I have some possibly really good news for those of us lamenting the obsolescence of the TSL1410 optical sensors.
Now that I'm finally past the IR project, I've been able to get back to finding a new plunger sensor. The first one on my list, which I'm furthest along on testing, is looking awfully promising. It's still in the prototype phase at this point, but it's a pretty complete prototype. If anyone wants to be a beta tester, it's far enough along that I can help you get one going.
The basic technology is an optical quadrature sensor, which is the same type of sensor they put in inkjet printers to keep track of where the print head is located along its track. It's a mature technology that's used in lots of applications that need high-precision position sensing. There are lots of these sensors on the market, too, so the basic approach is a little less dependent on a single source than the TSL1410 approach was. That said, the concrete design I have is all based on a particular device, so it would take some rework to adapt it to other devices.
A quadrature sensor is basically a little two-pixel optical sensor that moves along a "scale", which is a set of alternating black/white bars. The sensor picks up the edges as it moves across the bars. By counting the bars it passes, it can figure its relative position - "I'm 64 bars from the starting point". The two-pixel setup lets it determine which direction it's going, too, so it counts up or down as it moves back and forth.
I actually wasn't holding out much hope for this sensor. My big concern is that quadrature is an inherently relative sensing system, so I was worried that the sensor would occasionally miss bars and make the count drift over time. And I wasn't sure the sensor could keep up with the high speeds involved. But in my initial testing, it's looking incredibly solid - it looks like it's even better than the TSL1410 in terms of stability and precision. The sensor I'm using has a 75 LPI scale, which translates to 300 dpi. The TSL1410 is nominally 400 dpi for the sensor itself, but the practical resolution is about 100 dpi since we have to interpolate a shadow edge that's never as fine-grained as the pixel pitch. But we get the full 300 dpi out of the quadrature sensor, and it already feels smoother to me than the TSL1410.
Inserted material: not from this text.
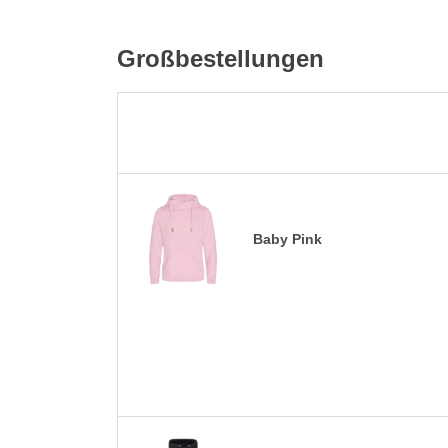
Großbestellungen
Baby Pink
The other good part is that the sensor I'm working with is pretty cheap - about $8 from Mouser.
Here's what the assembled system looks like (in my lab-bench plunger testing box):

The little white plastic part at the tip of the plunger snaps on between the spring and the e-clip. It holds the circuit board with the sensor, and it's a 3D-printed part, as you might guess. The white part at the base of the plunger is another 3D-printed part that holds the "scale" in place. The scale is the brownish rectangular part; it's actually a piece of mirrored acrylic, but you're looking at the back of the mirror here. That piece is stationary; the sensor carrier slides along it as you move the plunger.
Taking it apart so you can see the insides:

And the shiny side of the scale:

Those are the black/white bars you're looking at. They're actually printed on transparency film so that the mirror reflects in the "white" parts, and the transparency film is then stuck onto the acrylic with Scotch tape. (That part is hokey, but the tape is at the ends where there's no wear, so I think it'll actually hold up.)
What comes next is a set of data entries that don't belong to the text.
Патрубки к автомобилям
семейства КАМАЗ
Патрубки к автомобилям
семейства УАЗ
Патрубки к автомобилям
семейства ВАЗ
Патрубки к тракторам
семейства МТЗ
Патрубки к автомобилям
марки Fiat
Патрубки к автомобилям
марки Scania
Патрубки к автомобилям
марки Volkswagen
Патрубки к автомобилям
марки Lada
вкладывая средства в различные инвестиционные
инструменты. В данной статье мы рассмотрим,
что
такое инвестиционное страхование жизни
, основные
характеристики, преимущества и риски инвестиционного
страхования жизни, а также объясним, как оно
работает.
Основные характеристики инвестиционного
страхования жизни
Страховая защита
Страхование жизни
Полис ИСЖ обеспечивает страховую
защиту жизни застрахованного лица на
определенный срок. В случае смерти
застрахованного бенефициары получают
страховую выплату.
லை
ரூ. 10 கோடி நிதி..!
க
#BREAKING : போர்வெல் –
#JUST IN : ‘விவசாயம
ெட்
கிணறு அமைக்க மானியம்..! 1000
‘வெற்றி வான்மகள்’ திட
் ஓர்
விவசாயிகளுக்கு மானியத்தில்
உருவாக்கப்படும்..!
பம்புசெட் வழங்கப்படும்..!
A closer look at the sensor:

The ribbon cable matches the Pinscape expansion board plunger connector, naturally, so you just plug the other end into your expansion board port, select AEDR-8300 from the plunger type menu in the config tool (yes, I've already added it in my working version
), calibrate, and you're set.
Now we get to the big downside. The overall system is a lot more complicated to build than the TSL1410 setup was. It consists of:
- two 3D printed plastic parts
- a laser-cut mirrored acrylic part
- a laser-printed-on-transparency-film overlay
- a small (1" square) custom circuit board (for the sensor)
All of these pieces are of course in electronic format ready for manufacturing, but the logistics are complex, since it involves ordering parts from Mouser, a 3D print service, a laser cutter service, and a board maker. And then of course you have to assemble the circuit board - which as you can see is a tiny and simple board, except that it has one rather intimidating part, which is the sensor itself. The sensor is a tiny surface-mount part with the pads on the bottom. I've assembled two of them so far; it was much easier than it looked, and both worked on the first attempt, but the smallness makes it intimidating anyway.
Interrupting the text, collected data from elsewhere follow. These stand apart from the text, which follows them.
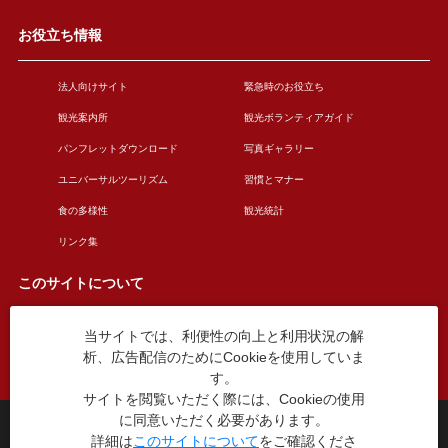
お役立ち情報
法人向けサイト
緊急時のお役立ち
観光案内所
観光ボランティアガイド
パンフレットダウンロード
写真ギャラリー
ユニバーサルツーリズム
習慣とマナー
食の多様性
観光統計
リンク集
このサイトについて
当サイトでは、利便性の向上と利用状況の解
このサイトについて
広告掲載について
析、広告配信のためにCookieを使用していま
お問い合わせ
す。
サイトを閲覧いただく際には、Cookieの使用
に同意いただく必要があります。
台東区役所観光課
詳細は
このサイトについて
をご確認くださ
〒110-8615 東京都台東区東上野4丁目5番6号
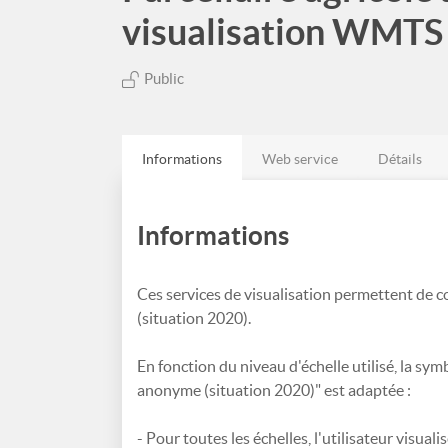
visualisation WMTS
Public
Informations
Web service
Détails
Informations
Ces services de visualisation permettent de c
(situation 2020).
En fonction du niveau d'échelle utilisé, la sy
anonyme (situation 2020)" est adaptée :
- Pour toutes les échelles, l'utilisateur visualis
So, is anyone interested in taking a stab at being the first beta tester? It's a little bit of a risk, in that I only just got the prototype working, so it's not certain yet if the sensor will prove to be as wonderful in actual use as it looks to be in my test setup. But I do think at this point that the sensor will work; the beta testing is more for the process of assembling it, to see how hard it really is.